Copy out every line of the listing in which "службеници" appears.

Data for the task Block Start

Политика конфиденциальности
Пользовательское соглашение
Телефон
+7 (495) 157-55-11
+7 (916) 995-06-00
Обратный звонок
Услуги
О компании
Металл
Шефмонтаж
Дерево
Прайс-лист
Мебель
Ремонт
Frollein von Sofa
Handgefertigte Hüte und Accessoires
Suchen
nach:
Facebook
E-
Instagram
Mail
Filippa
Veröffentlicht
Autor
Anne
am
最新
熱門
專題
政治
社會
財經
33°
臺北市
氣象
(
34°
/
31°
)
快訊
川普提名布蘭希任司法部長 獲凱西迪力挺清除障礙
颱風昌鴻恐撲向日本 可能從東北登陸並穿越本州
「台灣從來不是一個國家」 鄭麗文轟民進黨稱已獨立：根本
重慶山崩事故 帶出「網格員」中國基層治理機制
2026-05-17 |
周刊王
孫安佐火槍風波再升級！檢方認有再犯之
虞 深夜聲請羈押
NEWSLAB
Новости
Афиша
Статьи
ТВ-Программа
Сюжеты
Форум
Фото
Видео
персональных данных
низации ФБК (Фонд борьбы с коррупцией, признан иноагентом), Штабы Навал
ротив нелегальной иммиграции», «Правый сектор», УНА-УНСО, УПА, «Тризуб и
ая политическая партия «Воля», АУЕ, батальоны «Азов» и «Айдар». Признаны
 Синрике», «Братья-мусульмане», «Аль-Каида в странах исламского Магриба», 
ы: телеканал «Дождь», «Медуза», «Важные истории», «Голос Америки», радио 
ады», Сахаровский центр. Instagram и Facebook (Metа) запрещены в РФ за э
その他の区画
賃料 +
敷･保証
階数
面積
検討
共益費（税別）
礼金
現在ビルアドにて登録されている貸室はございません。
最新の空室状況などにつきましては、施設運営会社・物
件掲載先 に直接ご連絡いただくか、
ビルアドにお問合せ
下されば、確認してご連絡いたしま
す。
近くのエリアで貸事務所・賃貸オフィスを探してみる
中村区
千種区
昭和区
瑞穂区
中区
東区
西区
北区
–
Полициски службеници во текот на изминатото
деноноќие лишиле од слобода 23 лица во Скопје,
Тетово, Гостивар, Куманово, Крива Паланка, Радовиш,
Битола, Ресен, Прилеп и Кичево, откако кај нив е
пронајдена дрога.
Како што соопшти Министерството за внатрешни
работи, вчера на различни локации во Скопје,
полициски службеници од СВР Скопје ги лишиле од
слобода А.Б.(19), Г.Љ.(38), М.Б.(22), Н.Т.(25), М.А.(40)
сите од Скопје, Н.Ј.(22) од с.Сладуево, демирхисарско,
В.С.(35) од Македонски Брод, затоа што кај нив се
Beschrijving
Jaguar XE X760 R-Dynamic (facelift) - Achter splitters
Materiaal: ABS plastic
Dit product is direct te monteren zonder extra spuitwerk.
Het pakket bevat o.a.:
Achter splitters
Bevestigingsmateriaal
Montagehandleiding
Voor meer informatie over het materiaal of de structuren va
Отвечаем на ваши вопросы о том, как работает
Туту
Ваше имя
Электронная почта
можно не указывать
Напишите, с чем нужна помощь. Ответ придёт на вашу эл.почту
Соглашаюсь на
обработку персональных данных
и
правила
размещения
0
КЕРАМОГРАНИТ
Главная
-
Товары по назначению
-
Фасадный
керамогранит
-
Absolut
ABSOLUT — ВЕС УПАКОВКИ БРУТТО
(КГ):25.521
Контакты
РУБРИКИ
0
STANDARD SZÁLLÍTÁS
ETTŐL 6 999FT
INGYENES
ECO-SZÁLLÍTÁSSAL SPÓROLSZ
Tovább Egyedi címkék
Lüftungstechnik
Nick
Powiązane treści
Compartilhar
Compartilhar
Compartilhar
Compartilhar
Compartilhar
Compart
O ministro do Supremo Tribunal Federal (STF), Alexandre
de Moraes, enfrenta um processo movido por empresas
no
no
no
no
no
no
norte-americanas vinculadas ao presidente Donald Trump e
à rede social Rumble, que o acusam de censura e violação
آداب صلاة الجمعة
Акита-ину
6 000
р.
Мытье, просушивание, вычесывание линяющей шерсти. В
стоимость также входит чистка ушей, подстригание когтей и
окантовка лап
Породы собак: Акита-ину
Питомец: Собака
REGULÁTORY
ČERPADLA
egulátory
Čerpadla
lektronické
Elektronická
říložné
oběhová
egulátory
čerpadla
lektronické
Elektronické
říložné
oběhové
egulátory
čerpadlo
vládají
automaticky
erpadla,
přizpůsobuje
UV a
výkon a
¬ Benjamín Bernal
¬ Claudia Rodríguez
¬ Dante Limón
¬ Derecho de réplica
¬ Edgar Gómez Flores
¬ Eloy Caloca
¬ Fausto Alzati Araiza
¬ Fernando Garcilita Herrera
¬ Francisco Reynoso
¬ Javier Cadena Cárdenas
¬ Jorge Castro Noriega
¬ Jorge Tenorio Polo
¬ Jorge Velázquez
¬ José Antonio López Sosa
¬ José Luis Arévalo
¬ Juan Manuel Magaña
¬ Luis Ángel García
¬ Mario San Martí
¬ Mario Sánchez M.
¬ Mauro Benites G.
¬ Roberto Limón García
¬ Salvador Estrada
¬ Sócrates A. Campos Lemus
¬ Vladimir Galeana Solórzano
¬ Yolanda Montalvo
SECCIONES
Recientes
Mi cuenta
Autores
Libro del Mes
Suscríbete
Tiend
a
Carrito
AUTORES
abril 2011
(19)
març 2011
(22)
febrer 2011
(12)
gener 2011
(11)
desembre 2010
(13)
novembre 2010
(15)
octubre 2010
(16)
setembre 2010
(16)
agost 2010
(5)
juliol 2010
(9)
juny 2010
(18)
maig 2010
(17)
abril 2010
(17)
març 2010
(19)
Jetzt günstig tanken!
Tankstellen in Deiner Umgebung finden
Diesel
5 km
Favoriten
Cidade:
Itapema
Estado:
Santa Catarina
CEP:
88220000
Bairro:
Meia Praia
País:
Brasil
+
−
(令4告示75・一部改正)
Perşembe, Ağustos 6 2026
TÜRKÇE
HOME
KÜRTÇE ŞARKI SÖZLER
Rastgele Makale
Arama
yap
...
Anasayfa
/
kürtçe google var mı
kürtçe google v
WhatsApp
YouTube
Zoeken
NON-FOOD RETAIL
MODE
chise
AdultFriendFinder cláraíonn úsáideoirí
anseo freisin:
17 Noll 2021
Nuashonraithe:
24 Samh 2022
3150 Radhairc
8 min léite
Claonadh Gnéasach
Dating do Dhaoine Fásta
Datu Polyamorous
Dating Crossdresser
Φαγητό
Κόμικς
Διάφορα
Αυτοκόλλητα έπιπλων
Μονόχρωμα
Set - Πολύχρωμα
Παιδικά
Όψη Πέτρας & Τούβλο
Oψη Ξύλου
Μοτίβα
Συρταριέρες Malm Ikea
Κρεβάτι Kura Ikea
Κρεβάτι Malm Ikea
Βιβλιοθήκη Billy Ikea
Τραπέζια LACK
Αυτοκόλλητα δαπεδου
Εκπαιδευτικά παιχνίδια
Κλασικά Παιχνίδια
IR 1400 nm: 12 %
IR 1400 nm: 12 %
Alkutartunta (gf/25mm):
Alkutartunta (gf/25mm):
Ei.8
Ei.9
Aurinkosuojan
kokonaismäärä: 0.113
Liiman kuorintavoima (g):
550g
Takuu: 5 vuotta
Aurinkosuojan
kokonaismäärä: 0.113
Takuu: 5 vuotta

Data for the task Block End

Finished exercise ->
Полициски службеници во текот на изминатото
полициски службеници од СВР Скопје ги лишиле од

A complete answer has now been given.